BLORA — Satuan Kerja Khusus Pelaksana Kegiatan Usaha Hulu Minyak dan Gas Bumi (SKK Migas) mendorong optimalisasi produksi Kilang Cepu guna memperkuat ketahanan energi nasional di tengah dinamika global melalui pasokan minyak mentah dari sumur masyarakat di Jawa Tengah.
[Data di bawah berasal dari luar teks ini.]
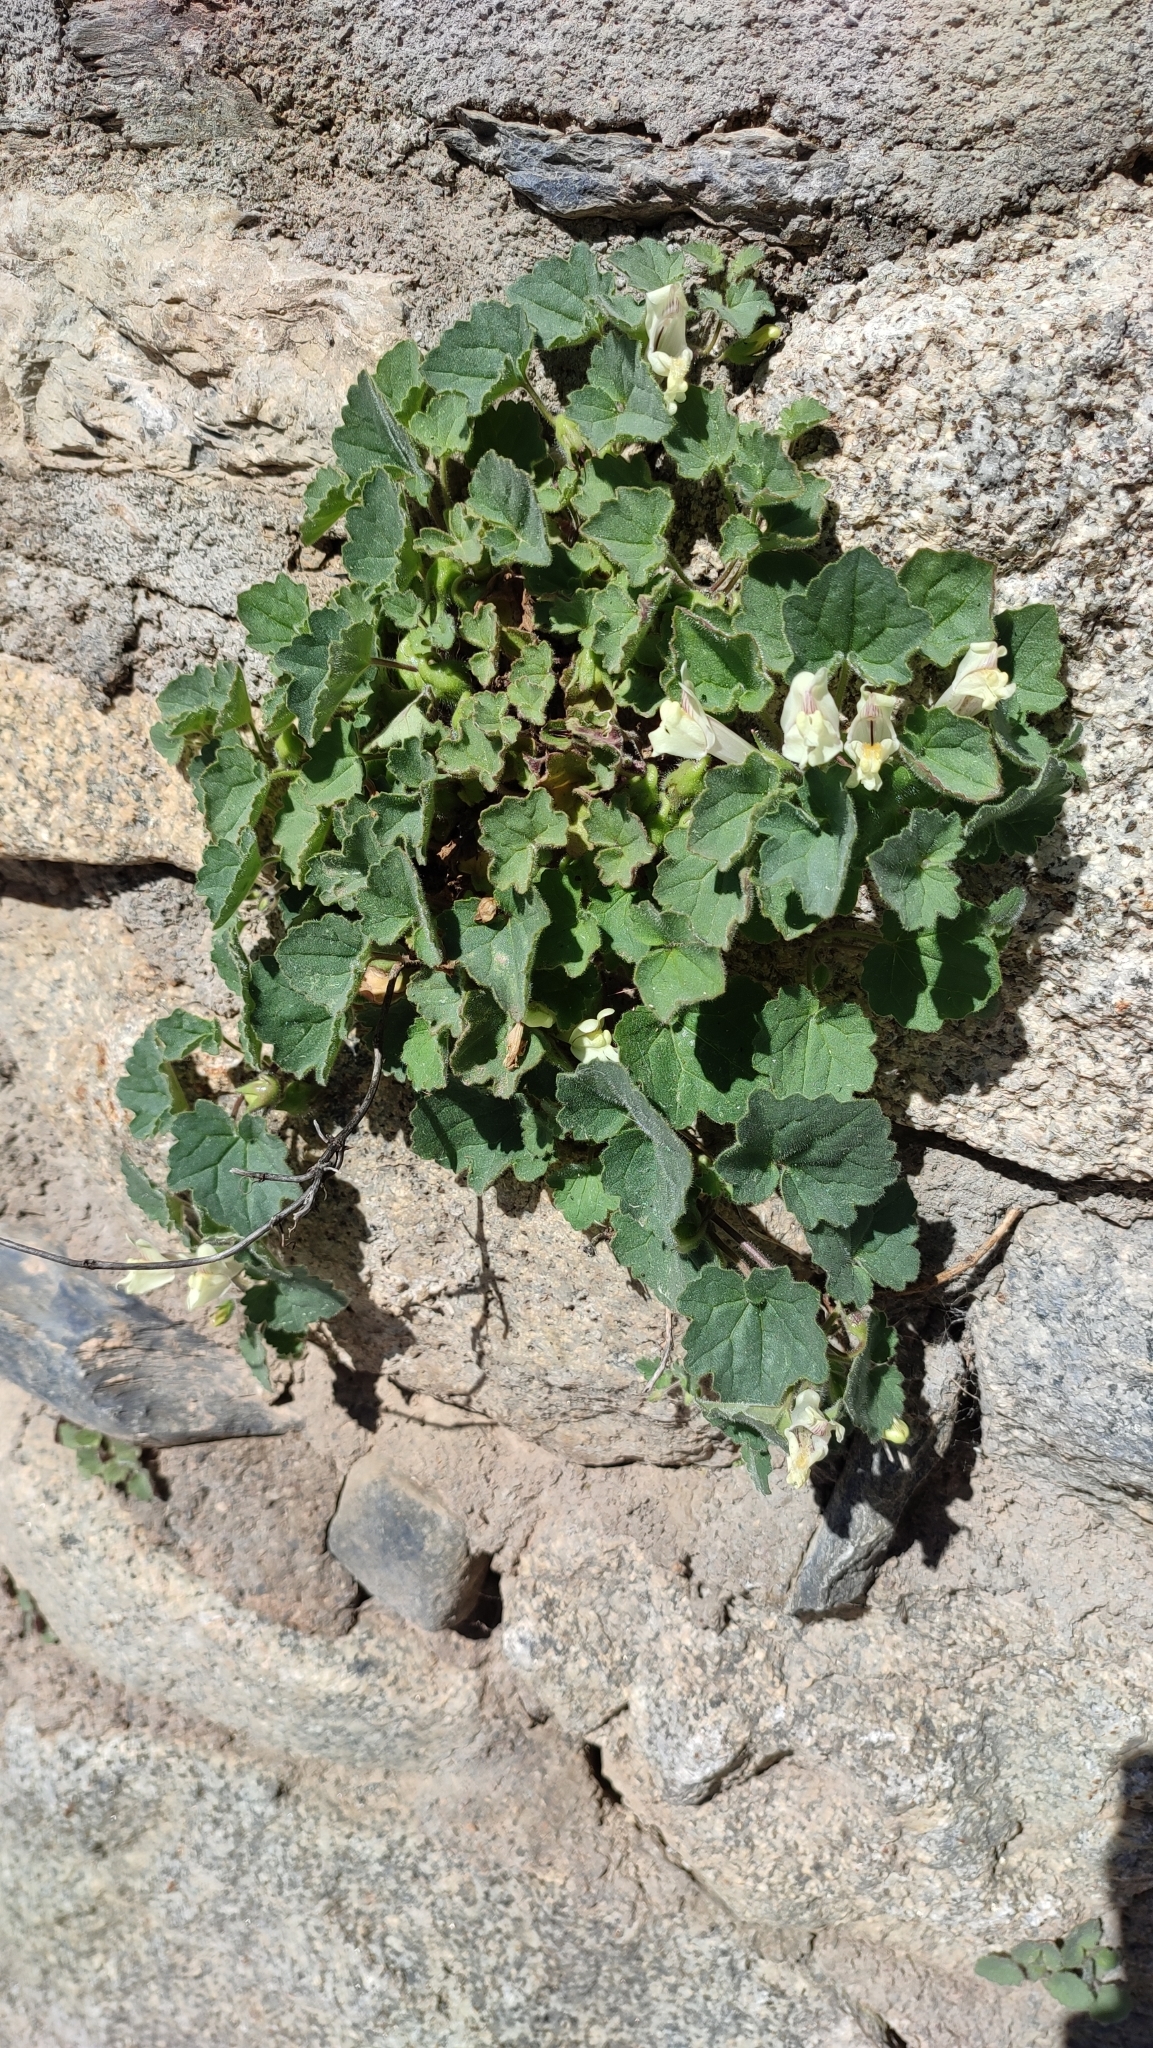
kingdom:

Djoko SiswantoKepala SKK Migas, Djoko Siswanto, menyampaikan pihaknya bersama tim lintas instansi telah mengunjungi langsung Kilang Cepu milik Kementerian Energi dan Sumber Daya Mineral (KESDM) yang telah beroperasi sejak 1896.

“kami bersama Tim Satgas Pak Rudi Gajah, Pak Nanang, Pak Ariana, Pak Ibnu, GM PEPC, Koperasi, Kades, Penambang dan seluruh tim Ditjen Migas KESDM & Tim SKK Migas serta Kapus BPSDM berserta jajaran telah mengunjungi langsung kilang Cepu milik KESDM yg di bangun sejak jaman Belanda yaitu thn 1896, yang konon ceritanya pernah mengolah crude oil sampai 15.000 barel per hari (BPH), saat ini masih beroperasi mengolah minyak mentah 2.000 bopd menjadi BBM,” ujar Djoko kepada Dunia Energi, Jumat (27/3).

Lebih lanjut, ia menjelaskan nantinya direncanakan bakal ada peningkatan kapasitas pengolahan melalui tambahan pasokan minyak mentah yang berasal dari sumur masyarakat.

“Kepala BPSDM telah bersurat untuk meminta tambahan pasokan minyak mentah ( Crude Oil) agar bisa mengolah secara optimum sampai dengan 3.800 bph menjadi BBM,” lanjutnya.

Menurut Djoko, optimalisasi Kilang Cepu menjadi langkah strategis di tengah situasi global saat ini. “Ditengah gejolak global saat ini , sangat tepat kilang ini produksinya dioptimalkan meskipun sudah berusia sangat tua sekali, untuk mengolah minyak mentah menjadi BBM,” katanya.

Ia menambahkan bahwa tambahan pasokan minyak mentah dinilai tersedia, terutama dari sumur masyarakat di Jawa Tengah.

“Tambahan minyak mentah yg diminta BPSDM sangat tersedia khususnya yang berasal dari sumur masyarakat dari Jawa Tengah khususnya Kabupaten Blora dan Kendal yang dapat berproduksi sekitar 2000 bph,” ujarnya.